:: Work task ::
Would you copy each line of the data below that has "inta"?

** Data to examine follows **

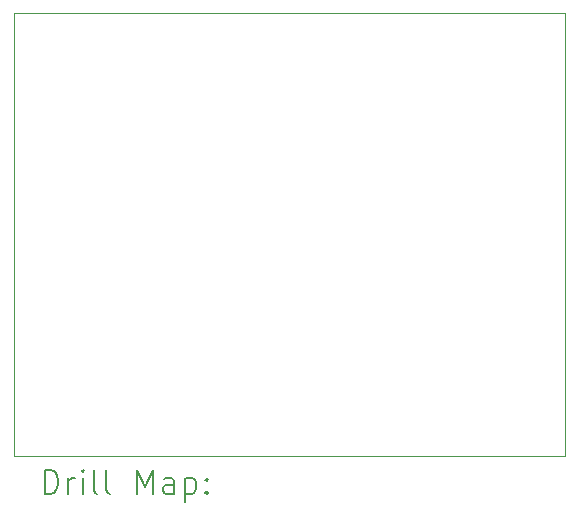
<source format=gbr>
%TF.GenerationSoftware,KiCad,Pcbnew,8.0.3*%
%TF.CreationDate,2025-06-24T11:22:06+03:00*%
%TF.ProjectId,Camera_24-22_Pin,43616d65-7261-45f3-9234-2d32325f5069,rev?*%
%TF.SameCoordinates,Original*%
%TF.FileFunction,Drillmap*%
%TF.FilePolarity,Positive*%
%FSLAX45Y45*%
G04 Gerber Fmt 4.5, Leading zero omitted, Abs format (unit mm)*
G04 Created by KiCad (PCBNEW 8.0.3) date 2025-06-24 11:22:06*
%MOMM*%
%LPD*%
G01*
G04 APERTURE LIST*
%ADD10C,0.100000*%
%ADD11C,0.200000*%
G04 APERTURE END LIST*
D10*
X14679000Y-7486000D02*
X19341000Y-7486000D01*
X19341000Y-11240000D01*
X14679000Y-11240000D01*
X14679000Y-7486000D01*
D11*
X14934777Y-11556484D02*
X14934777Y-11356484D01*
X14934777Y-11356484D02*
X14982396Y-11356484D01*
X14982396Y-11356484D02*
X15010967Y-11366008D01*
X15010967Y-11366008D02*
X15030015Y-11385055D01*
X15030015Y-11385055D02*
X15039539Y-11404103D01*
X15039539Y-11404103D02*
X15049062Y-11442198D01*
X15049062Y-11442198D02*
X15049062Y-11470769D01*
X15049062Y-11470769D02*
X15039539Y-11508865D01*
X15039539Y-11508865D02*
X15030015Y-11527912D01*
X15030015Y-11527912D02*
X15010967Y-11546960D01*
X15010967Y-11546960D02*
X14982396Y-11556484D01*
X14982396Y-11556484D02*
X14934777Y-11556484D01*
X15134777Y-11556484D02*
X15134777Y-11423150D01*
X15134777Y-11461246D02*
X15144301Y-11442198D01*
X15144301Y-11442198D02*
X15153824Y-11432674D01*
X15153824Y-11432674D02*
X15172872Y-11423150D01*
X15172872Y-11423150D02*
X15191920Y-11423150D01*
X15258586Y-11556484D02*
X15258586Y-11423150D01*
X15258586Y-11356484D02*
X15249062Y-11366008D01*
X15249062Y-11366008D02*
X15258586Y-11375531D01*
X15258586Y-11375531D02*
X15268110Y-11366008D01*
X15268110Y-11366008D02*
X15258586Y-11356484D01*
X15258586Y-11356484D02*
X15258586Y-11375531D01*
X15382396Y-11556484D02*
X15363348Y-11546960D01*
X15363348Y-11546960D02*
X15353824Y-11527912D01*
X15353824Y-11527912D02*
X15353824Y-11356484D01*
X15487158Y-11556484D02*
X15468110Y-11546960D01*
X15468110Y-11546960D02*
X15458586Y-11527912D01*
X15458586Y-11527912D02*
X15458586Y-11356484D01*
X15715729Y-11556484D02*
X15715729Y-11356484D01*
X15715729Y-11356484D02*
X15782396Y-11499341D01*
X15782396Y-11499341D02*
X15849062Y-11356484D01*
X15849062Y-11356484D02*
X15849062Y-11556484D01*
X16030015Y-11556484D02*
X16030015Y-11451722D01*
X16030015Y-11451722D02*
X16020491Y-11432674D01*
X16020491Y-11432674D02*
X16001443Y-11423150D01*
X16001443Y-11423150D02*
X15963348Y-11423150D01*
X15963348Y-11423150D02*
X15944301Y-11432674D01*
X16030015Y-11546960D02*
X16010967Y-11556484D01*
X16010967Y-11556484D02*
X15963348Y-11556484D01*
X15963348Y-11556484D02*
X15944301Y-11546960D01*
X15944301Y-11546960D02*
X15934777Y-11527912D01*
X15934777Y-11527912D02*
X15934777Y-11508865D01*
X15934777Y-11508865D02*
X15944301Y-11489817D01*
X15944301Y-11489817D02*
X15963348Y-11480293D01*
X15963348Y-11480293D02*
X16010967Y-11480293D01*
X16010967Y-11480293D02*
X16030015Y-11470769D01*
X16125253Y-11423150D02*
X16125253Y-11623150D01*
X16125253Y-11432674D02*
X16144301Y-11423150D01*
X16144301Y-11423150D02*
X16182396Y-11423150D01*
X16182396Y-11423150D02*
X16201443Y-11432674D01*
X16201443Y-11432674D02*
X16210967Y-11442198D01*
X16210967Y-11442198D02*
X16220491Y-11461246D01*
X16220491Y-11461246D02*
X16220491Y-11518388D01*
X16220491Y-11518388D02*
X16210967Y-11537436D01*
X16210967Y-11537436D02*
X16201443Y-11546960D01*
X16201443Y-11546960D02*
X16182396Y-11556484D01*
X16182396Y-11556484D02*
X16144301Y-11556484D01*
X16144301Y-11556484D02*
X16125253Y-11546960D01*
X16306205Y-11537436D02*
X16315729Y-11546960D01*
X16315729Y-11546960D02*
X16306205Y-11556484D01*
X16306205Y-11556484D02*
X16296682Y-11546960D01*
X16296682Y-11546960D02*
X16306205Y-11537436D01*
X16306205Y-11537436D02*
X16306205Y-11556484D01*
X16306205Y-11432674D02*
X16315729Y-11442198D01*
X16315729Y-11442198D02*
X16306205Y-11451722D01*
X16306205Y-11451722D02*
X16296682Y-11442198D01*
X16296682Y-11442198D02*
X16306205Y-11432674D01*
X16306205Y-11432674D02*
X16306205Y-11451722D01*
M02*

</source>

** End of Data to examine **
** Data to examine follows **

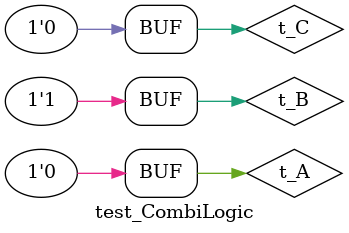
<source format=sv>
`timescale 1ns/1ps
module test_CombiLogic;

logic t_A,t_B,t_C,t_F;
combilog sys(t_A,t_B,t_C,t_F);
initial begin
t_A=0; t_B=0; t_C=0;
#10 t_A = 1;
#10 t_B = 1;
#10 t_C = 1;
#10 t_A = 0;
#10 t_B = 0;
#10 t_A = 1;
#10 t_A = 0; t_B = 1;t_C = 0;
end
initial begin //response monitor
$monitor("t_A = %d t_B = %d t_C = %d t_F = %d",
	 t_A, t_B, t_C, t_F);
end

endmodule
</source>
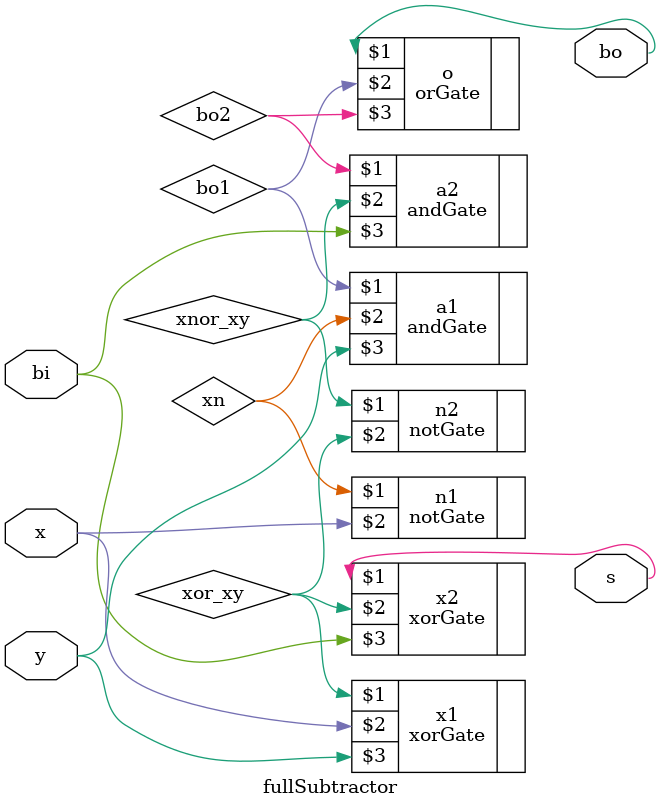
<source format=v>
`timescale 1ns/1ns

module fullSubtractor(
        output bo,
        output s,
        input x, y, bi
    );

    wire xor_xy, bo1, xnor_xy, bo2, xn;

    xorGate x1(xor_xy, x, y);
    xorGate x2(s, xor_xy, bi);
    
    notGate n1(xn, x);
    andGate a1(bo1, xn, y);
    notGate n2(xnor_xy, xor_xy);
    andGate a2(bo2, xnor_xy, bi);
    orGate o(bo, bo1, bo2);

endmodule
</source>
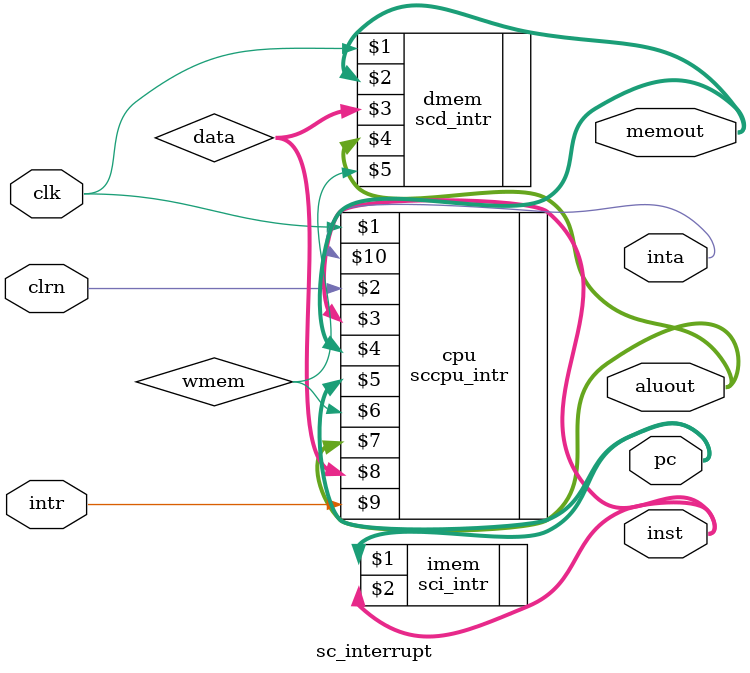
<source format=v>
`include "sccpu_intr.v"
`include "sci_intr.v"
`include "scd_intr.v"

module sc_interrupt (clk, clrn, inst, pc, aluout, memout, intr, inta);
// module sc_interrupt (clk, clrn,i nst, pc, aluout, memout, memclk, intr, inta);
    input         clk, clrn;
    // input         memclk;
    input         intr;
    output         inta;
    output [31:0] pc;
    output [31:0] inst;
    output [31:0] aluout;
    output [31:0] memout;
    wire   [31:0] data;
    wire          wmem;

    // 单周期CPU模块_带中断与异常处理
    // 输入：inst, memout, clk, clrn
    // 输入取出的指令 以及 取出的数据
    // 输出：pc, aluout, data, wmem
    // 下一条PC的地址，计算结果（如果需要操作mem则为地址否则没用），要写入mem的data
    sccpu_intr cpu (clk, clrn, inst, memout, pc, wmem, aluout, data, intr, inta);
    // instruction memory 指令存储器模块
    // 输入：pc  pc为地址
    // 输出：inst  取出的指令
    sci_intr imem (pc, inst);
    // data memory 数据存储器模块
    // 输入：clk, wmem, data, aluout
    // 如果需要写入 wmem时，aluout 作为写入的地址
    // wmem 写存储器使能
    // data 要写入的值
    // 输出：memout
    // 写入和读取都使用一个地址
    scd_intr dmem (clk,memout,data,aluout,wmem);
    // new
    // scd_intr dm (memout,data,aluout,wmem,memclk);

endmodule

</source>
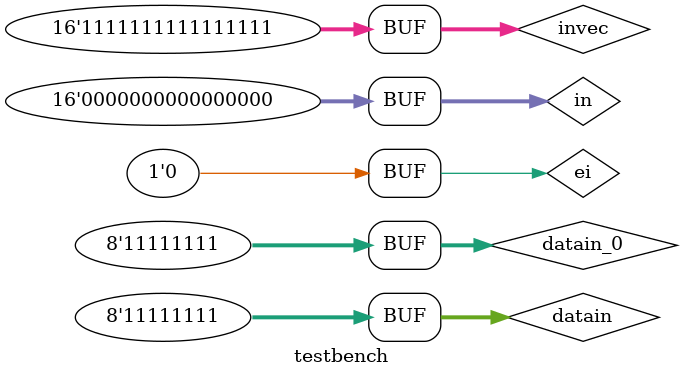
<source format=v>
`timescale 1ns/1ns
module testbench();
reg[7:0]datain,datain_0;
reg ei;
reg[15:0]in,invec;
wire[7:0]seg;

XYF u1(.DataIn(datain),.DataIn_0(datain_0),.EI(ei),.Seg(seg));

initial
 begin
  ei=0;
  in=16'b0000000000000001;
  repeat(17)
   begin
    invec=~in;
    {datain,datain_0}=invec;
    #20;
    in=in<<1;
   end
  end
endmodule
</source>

** End of Data to examine **

:: Task output ::
module sc_interrupt (clk, clrn, inst, pc, aluout, memout, intr, inta);
// module sc_interrupt (clk, clrn,i nst, pc, aluout, memout, memclk, intr, inta);
    output         inta;
    sccpu_intr cpu (clk, clrn, inst, memout, pc, wmem, aluout, data, intr, inta);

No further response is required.